Stored data entries:
»»
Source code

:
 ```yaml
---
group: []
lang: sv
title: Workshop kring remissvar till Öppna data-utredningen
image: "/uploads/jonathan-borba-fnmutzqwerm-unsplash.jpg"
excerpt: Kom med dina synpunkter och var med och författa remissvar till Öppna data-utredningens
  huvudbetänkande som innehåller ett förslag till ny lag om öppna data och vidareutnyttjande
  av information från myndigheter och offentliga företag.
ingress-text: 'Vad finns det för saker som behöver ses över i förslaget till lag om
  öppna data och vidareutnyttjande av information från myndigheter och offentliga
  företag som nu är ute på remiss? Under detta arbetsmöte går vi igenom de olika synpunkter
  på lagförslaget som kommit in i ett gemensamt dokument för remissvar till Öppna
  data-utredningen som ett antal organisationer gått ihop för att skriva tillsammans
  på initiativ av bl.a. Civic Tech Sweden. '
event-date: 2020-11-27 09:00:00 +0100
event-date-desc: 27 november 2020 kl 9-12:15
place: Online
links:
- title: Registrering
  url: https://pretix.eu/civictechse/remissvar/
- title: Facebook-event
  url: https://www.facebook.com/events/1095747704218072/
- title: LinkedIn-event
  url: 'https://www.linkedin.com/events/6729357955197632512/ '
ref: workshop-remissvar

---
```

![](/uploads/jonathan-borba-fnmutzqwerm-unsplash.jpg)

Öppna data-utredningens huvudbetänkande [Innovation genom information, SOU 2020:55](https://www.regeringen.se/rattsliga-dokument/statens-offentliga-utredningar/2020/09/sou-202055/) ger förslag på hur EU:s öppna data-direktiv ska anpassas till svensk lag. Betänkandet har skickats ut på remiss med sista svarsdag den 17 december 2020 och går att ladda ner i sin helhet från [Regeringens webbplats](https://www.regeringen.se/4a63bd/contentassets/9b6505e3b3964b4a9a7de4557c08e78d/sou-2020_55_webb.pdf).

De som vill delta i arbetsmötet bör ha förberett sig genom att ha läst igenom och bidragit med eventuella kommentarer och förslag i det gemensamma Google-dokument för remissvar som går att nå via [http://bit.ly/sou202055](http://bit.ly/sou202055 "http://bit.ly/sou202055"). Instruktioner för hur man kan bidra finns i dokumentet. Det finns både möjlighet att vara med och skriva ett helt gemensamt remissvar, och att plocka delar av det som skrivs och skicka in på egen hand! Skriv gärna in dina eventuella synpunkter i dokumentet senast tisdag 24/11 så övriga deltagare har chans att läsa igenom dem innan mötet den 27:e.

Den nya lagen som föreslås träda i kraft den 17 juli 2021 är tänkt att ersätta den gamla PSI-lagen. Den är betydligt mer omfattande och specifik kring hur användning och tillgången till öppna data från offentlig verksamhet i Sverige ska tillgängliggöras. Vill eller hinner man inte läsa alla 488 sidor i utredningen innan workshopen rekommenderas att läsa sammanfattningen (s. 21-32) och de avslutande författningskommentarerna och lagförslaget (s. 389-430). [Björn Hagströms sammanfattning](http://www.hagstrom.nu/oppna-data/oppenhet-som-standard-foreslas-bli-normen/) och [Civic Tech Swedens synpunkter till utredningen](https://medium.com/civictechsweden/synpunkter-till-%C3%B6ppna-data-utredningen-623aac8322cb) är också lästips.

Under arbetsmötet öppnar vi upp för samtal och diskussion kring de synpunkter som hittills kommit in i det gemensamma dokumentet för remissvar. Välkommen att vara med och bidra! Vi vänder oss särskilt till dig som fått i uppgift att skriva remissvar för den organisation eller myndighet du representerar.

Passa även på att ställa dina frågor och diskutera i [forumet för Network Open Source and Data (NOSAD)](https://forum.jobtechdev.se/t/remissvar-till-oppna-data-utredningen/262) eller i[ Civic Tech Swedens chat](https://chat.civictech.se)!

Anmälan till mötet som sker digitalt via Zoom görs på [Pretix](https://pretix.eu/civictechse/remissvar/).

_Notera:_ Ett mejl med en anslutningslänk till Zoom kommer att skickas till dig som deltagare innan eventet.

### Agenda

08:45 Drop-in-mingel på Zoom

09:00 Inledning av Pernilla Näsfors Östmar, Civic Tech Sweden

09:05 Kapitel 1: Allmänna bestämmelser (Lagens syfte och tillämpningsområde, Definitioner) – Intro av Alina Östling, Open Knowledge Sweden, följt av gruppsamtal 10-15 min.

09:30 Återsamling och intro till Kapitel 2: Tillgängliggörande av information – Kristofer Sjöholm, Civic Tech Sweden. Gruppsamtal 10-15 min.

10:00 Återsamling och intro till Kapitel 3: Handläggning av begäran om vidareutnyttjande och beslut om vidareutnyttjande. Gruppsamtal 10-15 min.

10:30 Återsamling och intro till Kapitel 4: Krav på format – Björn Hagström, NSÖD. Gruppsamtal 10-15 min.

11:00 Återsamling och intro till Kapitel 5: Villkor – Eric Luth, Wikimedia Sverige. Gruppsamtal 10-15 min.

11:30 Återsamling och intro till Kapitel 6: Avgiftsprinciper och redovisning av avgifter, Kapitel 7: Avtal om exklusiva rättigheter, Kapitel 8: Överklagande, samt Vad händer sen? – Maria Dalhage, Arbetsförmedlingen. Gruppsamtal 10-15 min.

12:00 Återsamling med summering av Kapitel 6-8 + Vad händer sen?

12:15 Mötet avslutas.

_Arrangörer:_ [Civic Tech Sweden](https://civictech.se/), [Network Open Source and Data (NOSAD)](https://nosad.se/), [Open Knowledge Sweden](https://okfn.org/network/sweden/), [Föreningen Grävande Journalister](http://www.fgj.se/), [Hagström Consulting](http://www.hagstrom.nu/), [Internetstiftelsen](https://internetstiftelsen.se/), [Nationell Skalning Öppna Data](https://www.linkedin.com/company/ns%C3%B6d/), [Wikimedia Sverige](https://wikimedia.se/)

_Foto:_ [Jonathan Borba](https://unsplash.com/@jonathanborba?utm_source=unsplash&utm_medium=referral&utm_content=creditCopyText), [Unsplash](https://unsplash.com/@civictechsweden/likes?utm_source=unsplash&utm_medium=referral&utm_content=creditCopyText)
««
Instructions to follow |
Please copy the data above in its entirety, exactly as written.

Response to this task |
Source code

:
 ```yaml
---
group: []
lang: sv
title: Workshop kring remissvar till Öppna data-utredningen
image: "/uploads/jonathan-borba-fnmutzqwerm-unsplash.jpg"
excerpt: Kom med dina synpunkter och var med och författa remissvar till Öppna data-utredningens
  huvudbetänkande som innehåller ett förslag till ny lag om öppna data och vidareutnyttjande
  av information från myndigheter och offentliga företag.
ingress-text: 'Vad finns det för saker som behöver ses över i förslaget till lag om
  öppna data och vidareutnyttjande av information från myndigheter och offentliga
  företag som nu är ute på remiss? Under detta arbetsmöte går vi igenom de olika synpunkter
  på lagförslaget som kommit in i ett gemensamt dokument för remissvar till Öppna
  data-utredningen som ett antal organisationer gått ihop för att skriva tillsammans
  på initiativ av bl.a. Civic Tech Sweden. '
event-date: 2020-11-27 09:00:00 +0100
event-date-desc: 27 november 2020 kl 9-12:15
place: Online
links:
- title: Registrering
  url: https://pretix.eu/civictechse/remissvar/
- title: Facebook-event
  url: https://www.facebook.com/events/1095747704218072/
- title: LinkedIn-event
  url: 'https://www.linkedin.com/events/6729357955197632512/ '
ref: workshop-remissvar

---
```

![](/uploads/jonathan-borba-fnmutzqwerm-unsplash.jpg)

Öppna data-utredningens huvudbetänkande [Innovation genom information, SOU 2020:55](https://www.regeringen.se/rattsliga-dokument/statens-offentliga-utredningar/2020/09/sou-202055/) ger förslag på hur EU:s öppna data-direktiv ska anpassas till svensk lag. Betänkandet har skickats ut på remiss med sista svarsdag den 17 december 2020 och går att ladda ner i sin helhet från [Regeringens webbplats](https://www.regeringen.se/4a63bd/contentassets/9b6505e3b3964b4a9a7de4557c08e78d/sou-2020_55_webb.pdf).

De som vill delta i arbetsmötet bör ha förberett sig genom att ha läst igenom och bidragit med eventuella kommentarer och förslag i det gemensamma Google-dokument för remissvar som går att nå via [http://bit.ly/sou202055](http://bit.ly/sou202055 "http://bit.ly/sou202055"). Instruktioner för hur man kan bidra finns i dokumentet. Det finns både möjlighet att vara med och skriva ett helt gemensamt remissvar, och att plocka delar av det som skrivs och skicka in på egen hand! Skriv gärna in dina eventuella synpunkter i dokumentet senast tisdag 24/11 så övriga deltagare har chans att läsa igenom dem innan mötet den 27:e.

Den nya lagen som föreslås träda i kraft den 17 juli 2021 är tänkt att ersätta den gamla PSI-lagen. Den är betydligt mer omfattande och specifik kring hur användning och tillgången till öppna data från offentlig verksamhet i Sverige ska tillgängliggöras. Vill eller hinner man inte läsa alla 488 sidor i utredningen innan workshopen rekommenderas att läsa sammanfattningen (s. 21-32) och de avslutande författningskommentarerna och lagförslaget (s. 389-430). [Björn Hagströms sammanfattning](http://www.hagstrom.nu/oppna-data/oppenhet-som-standard-foreslas-bli-normen/) och [Civic Tech Swedens synpunkter till utredningen](https://medium.com/civictechsweden/synpunkter-till-%C3%B6ppna-data-utredningen-623aac8322cb) är också lästips.

Under arbetsmötet öppnar vi upp för samtal och diskussion kring de synpunkter som hittills kommit in i det gemensamma dokumentet för remissvar. Välkommen att vara med och bidra! Vi vänder oss särskilt till dig som fått i uppgift att skriva remissvar för den organisation eller myndighet du representerar.

Passa även på att ställa dina frågor och diskutera i [forumet för Network Open Source and Data (NOSAD)](https://forum.jobtechdev.se/t/remissvar-till-oppna-data-utredningen/262) eller i[ Civic Tech Swedens chat](https://chat.civictech.se)!

Anmälan till mötet som sker digitalt via Zoom görs på [Pretix](https://pretix.eu/civictechse/remissvar/).

_Notera:_ Ett mejl med en anslutningslänk till Zoom kommer att skickas till dig som deltagare innan eventet.

### Agenda

08:45 Drop-in-mingel på Zoom

09:00 Inledning av Pernilla Näsfors Östmar, Civic Tech Sweden

09:05 Kapitel 1: Allmänna bestämmelser (Lagens syfte och tillämpningsområde, Definitioner) – Intro av Alina Östling, Open Knowledge Sweden, följt av gruppsamtal 10-15 min.

09:30 Återsamling och intro till Kapitel 2: Tillgängliggörande av information – Kristofer Sjöholm, Civic Tech Sweden. Gruppsamtal 10-15 min.

10:00 Återsamling och intro till Kapitel 3: Handläggning av begäran om vidareutnyttjande och beslut om vidareutnyttjande. Gruppsamtal 10-15 min.

10:30 Återsamling och intro till Kapitel 4: Krav på format – Björn Hagström, NSÖD. Gruppsamtal 10-15 min.

11:00 Återsamling och intro till Kapitel 5: Villkor – Eric Luth, Wikimedia Sverige. Gruppsamtal 10-15 min.

11:30 Återsamling och intro till Kapitel 6: Avgiftsprinciper och redovisning av avgifter, Kapitel 7: Avtal om exklusiva rättigheter, Kapitel 8: Överklagande, samt Vad händer sen? – Maria Dalhage, Arbetsförmedlingen. Gruppsamtal 10-15 min.

12:00 Återsamling med summering av Kapitel 6-8 + Vad händer sen?

12:15 Mötet avslutas.

_Arrangörer:_ [Civic Tech Sweden](https://civictech.se/), [Network Open Source and Data (NOSAD)](https://nosad.se/), [Open Knowledge Sweden](https://okfn.org/network/sweden/), [Föreningen Grävande Journalister](http://www.fgj.se/), [Hagström Consulting](http://www.hagstrom.nu/), [Internetstiftelsen](https://internetstiftelsen.se/), [Nationell Skalning Öppna Data](https://www.linkedin.com/company/ns%C3%B6d/), [Wikimedia Sverige](https://wikimedia.se/)

_Foto:_ [Jonathan Borba](https://unsplash.com/@jonathanborba?utm_source=unsplash&utm_medium=referral&utm_content=creditCopyText), [Unsplash](https://unsplash.com/@civictechsweden/likes?utm_source=unsplash&utm_medium=referral&utm_content=creditCopyText)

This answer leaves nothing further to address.